● **DATA TO EXAMINE**
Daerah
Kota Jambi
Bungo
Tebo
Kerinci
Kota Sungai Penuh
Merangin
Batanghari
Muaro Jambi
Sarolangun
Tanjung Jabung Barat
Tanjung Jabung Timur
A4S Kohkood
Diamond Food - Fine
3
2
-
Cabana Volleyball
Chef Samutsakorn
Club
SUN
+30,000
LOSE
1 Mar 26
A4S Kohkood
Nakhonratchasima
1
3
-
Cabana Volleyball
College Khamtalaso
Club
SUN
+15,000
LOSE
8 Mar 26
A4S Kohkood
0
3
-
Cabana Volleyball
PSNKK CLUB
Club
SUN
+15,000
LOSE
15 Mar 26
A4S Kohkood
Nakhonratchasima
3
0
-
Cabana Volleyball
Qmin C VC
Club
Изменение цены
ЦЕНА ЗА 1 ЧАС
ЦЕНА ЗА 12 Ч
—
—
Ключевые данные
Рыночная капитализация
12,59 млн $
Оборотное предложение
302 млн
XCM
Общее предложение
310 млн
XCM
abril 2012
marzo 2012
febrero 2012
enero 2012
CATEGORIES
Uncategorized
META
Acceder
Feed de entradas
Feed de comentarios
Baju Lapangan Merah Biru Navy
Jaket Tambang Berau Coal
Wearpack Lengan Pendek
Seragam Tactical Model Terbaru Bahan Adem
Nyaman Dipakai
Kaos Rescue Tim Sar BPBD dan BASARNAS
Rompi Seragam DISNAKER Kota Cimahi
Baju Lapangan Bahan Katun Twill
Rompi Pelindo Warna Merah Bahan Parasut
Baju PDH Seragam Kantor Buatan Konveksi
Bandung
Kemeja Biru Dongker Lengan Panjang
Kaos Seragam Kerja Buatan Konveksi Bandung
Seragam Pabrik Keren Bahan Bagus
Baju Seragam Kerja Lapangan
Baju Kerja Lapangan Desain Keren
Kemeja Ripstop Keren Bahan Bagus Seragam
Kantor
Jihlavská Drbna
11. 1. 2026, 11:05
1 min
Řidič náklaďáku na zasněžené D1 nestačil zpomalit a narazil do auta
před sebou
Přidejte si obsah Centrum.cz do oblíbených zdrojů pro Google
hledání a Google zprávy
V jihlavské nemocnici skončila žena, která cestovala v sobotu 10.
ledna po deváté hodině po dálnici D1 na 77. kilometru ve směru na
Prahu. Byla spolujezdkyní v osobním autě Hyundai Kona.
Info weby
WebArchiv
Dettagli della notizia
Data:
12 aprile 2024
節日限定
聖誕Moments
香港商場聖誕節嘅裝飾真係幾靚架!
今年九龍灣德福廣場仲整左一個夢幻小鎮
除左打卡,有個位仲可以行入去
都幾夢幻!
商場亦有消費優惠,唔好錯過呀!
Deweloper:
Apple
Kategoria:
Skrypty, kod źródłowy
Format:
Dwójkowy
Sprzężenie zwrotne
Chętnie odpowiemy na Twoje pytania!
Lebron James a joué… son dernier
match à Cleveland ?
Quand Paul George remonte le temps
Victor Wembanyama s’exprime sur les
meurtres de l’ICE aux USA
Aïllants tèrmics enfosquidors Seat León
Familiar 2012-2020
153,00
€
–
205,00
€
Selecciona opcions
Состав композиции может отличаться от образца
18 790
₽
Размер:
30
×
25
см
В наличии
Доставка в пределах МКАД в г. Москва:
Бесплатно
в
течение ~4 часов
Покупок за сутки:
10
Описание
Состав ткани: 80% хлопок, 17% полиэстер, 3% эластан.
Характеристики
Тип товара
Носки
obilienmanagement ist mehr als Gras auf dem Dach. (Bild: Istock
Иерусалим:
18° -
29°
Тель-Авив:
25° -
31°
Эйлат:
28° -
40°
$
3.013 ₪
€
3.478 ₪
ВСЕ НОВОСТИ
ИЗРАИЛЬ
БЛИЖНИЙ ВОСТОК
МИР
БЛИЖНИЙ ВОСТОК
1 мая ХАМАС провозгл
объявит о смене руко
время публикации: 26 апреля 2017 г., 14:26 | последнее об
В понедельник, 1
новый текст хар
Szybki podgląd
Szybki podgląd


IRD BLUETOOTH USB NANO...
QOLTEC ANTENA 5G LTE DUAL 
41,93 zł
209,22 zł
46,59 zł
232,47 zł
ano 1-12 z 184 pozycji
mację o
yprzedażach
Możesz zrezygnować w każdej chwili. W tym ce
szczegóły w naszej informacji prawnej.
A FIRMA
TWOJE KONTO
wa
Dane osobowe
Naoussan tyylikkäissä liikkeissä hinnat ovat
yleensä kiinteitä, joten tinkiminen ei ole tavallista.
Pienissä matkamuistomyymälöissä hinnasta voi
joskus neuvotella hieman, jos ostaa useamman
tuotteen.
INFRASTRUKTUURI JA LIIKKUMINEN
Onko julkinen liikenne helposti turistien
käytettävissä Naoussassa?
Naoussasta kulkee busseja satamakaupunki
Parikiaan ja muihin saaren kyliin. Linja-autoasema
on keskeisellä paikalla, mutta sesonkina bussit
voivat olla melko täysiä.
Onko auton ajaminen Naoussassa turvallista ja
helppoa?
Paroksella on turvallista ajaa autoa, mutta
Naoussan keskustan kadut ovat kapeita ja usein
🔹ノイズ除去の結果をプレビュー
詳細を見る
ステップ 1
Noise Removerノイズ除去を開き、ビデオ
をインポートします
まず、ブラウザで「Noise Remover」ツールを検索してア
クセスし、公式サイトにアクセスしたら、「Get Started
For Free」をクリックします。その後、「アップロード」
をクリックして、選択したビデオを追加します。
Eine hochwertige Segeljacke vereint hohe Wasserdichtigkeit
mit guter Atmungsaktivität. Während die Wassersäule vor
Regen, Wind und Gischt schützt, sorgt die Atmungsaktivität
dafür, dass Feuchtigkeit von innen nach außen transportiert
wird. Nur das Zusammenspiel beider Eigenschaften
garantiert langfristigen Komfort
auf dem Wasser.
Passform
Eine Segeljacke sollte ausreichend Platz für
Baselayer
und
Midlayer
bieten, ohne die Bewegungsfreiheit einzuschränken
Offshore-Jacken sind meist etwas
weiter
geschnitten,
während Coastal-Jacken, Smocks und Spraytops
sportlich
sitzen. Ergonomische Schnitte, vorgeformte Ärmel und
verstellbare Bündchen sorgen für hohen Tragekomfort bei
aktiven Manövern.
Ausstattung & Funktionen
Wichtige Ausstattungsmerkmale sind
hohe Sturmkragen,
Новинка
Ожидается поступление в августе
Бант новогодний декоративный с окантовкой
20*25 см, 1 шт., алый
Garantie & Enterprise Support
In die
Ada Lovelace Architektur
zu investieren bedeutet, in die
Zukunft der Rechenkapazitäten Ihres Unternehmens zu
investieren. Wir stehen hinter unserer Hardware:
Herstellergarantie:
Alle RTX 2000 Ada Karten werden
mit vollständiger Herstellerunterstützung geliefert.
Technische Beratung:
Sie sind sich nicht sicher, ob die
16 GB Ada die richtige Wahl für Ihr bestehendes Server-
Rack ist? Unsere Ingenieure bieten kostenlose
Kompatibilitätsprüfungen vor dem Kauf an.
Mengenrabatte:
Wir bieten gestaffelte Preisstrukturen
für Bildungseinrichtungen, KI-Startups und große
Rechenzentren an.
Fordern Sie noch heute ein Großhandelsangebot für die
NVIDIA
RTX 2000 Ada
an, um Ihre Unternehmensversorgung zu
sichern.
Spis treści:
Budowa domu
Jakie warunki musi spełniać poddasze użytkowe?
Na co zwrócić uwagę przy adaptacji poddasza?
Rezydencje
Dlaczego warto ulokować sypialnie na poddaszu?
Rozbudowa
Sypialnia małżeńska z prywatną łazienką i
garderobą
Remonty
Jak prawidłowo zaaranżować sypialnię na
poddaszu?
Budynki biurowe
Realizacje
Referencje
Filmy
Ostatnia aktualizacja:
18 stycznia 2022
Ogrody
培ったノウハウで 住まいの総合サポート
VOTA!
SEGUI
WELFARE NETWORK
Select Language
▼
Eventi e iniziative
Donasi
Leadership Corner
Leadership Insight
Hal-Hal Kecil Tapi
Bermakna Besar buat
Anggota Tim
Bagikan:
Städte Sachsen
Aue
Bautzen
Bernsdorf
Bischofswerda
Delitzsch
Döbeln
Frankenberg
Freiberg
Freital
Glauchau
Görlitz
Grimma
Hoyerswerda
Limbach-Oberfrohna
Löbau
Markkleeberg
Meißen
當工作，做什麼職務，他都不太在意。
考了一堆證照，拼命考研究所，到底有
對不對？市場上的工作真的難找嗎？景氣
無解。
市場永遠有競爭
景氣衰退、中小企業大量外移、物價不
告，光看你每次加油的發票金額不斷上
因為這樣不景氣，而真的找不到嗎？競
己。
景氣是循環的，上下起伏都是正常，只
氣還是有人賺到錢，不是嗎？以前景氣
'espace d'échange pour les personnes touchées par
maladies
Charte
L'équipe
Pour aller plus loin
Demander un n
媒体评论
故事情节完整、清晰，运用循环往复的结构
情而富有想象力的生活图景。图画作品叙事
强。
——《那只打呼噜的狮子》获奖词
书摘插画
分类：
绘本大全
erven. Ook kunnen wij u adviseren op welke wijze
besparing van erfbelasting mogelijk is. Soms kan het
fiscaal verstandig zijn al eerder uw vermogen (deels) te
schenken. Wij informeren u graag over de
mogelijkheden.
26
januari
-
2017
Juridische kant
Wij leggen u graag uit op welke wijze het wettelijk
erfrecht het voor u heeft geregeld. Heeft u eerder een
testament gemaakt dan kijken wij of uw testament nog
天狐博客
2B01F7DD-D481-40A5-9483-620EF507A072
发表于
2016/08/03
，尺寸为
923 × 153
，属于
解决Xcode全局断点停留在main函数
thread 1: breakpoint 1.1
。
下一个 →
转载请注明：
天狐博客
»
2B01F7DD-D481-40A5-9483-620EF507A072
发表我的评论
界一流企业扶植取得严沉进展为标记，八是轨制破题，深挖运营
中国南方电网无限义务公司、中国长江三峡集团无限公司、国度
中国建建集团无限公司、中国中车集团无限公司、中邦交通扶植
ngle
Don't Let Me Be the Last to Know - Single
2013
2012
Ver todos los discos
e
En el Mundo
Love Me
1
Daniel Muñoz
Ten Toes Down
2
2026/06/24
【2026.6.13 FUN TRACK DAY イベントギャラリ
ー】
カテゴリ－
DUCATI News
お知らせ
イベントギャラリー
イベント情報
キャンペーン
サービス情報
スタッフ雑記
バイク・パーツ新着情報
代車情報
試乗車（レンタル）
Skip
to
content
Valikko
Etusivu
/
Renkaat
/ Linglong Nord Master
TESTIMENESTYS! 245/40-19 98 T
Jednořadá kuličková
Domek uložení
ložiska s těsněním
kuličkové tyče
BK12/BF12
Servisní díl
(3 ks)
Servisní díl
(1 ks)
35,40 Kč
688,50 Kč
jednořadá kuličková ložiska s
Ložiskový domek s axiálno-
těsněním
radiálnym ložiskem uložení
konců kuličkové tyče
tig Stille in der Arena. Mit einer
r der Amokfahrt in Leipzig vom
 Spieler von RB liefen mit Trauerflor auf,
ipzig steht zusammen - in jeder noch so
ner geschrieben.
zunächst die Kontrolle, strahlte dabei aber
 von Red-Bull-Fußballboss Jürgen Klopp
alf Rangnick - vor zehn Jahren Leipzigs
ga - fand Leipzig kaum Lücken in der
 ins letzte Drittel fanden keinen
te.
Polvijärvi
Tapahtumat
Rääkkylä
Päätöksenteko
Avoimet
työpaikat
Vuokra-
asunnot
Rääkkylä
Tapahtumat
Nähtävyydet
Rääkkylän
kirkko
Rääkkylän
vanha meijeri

● **WORK REQUEST**
Every line that holds the word "Kemeja" should be copied from the records.

● **SOLUTION FOR THIS PROBLEM**
Kemeja Biru Dongker Lengan Panjang
Kemeja Ripstop Keren Bahan Bagus Seragam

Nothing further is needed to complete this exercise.